**対象の文章:**
原告は、被害車を運転して、右道路を被害車と反対方向の池袋駅東口方面から王子方面へ走行していたが、加害車が前記のような経過で対向車線に進入してきたため、避けるいとまもなく、加害車に衝突された。
以上の事実が認められ、前掲一号証の二及び四並びに弁論の全趣旨によつて原本が存在し、真正に成立したと認められる乙二号証中、右認定に反する部分は措信できず、他に右認定の事実を覆すに足りる証拠はない。
2 右事実に徴すると、本件事故は、時田が、指定最高速度を大幅に超過して走行していたため、本来なら難なく避けられる横断中の歩行者を避けるためのハンドル操作を誤つたために発生したものであつて、時田には重大な過失があり(横断中の歩行者に事故発生につき過失があるとしても、時田との共同責任である。)、それに比して、原告にはなんらの過失も認められないから、被告の過失相殺の抗弁は理由がない。
なお、原告は、東京労働基準局では、本件事故についての労災保険の求償につき原告の過失を二〇パーセントと算定している旨主張し、原本の存在、成立ともに争いのない乙三号証によれば、労働基準局が、被告に対し、労働災害補償保険法一二条の四による損害賠償の請求に際し、被告側の過失を八〇パーセントとしていることが認められるが、右の労働基準局の判断がどの様な根拠によつてなされているものか不明であり、前記の判断に何らの影響を与えるものではない。
四 同3(原告の受傷状況)の事実について判断する。
成立に争いのない甲二号証の一から二二まで及び原告本人尋問の結果によれば、以下の事実が認められる。
原告は、本件事故により外傷性頭頸部症候群、全身打撲、胸肋間挫傷の傷害を受け、昭和五七年四月九日から同年五月一六日まで三八日間、頭部打撲症(頭部血腫)、頸椎捻挫、腹部打撲症、内臓破裂の疑いの病名で豊島区上池袋三丁目一番三号所在の鈴木外科に入院し、同月一七日から同年七月一日まで四五日間、頭部打撲症、腹部胸部打撲傷、頸椎捻挫の病名で江東区木場五丁目七番五号所在の木場病院に通院し(実治療日数二八日)、同月二日から昭和五九年五月一五日まで外傷性頭頸部症候群、全身打撲、胸肋間挫傷の病名で台東区柳橋二丁目二〇番四号所在の柳橋病院に通院した(通院実治療日数五一〇日、その間昭和五八年七月八日から八月二〇日まで四四日間入院した。)が完治せず、同日症状固定したが、両頸部、小後頭神経領域に疼痛、圧痛が残り、頭重感、めまい、嘔吐感等の諸症状があり、自動車保険料率算定会自賠責保険調査事務所から自賠法施行令二条別表後遺障害別等級表一二級の後遺障害がある旨認定を受けている。

**やること:** 交通事故をめぐる判決文で、原告は後遺障害等級表の何級にあたると認定されたか。 このあとのデータは判決文とは別の資料だ。

保存項目
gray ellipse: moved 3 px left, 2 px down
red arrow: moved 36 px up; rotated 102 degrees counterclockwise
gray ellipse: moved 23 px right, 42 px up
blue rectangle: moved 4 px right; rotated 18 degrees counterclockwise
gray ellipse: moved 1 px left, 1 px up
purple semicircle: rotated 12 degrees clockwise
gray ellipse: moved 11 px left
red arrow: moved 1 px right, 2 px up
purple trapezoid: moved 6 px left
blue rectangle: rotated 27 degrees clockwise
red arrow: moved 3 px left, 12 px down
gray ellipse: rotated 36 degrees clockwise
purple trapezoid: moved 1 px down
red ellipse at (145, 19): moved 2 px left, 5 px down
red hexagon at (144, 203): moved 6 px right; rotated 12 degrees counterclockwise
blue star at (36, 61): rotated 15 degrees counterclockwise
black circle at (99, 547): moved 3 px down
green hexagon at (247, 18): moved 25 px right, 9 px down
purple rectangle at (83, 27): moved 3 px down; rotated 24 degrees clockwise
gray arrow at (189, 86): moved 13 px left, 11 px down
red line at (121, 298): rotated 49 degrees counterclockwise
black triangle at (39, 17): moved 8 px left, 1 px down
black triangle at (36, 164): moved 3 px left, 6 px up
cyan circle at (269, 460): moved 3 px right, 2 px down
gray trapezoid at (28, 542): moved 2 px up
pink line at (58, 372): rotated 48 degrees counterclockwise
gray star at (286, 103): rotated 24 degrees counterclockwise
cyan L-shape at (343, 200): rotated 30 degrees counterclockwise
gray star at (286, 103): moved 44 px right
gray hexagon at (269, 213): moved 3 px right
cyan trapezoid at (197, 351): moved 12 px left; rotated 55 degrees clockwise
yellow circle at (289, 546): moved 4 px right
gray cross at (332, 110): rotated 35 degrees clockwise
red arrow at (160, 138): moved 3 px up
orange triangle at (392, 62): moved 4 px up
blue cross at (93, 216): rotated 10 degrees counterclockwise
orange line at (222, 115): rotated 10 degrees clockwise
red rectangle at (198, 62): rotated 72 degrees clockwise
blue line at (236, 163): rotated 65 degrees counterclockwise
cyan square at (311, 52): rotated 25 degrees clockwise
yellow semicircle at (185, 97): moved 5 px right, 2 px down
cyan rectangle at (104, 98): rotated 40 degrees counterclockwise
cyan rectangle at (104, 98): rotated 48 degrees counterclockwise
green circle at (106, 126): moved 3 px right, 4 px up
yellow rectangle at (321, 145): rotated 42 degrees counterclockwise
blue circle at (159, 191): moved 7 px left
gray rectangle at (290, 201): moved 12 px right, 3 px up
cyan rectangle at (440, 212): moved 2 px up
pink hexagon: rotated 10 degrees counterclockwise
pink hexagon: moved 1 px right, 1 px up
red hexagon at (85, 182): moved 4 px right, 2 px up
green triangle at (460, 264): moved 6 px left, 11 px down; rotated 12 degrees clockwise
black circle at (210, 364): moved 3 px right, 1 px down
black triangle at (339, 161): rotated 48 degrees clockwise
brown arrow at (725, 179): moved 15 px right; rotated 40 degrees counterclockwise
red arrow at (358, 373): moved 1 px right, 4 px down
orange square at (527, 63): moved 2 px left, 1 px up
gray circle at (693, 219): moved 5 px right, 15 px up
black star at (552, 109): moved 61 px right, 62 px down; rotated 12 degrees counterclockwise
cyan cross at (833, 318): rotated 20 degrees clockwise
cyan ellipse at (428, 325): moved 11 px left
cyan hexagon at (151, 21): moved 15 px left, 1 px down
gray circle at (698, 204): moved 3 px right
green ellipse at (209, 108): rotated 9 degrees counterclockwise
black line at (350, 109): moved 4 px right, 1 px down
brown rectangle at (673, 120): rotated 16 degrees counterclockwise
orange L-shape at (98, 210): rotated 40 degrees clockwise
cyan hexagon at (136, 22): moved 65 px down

**解答欄:** 自賠法施行令二条別表後遺障害別等級表の一二級。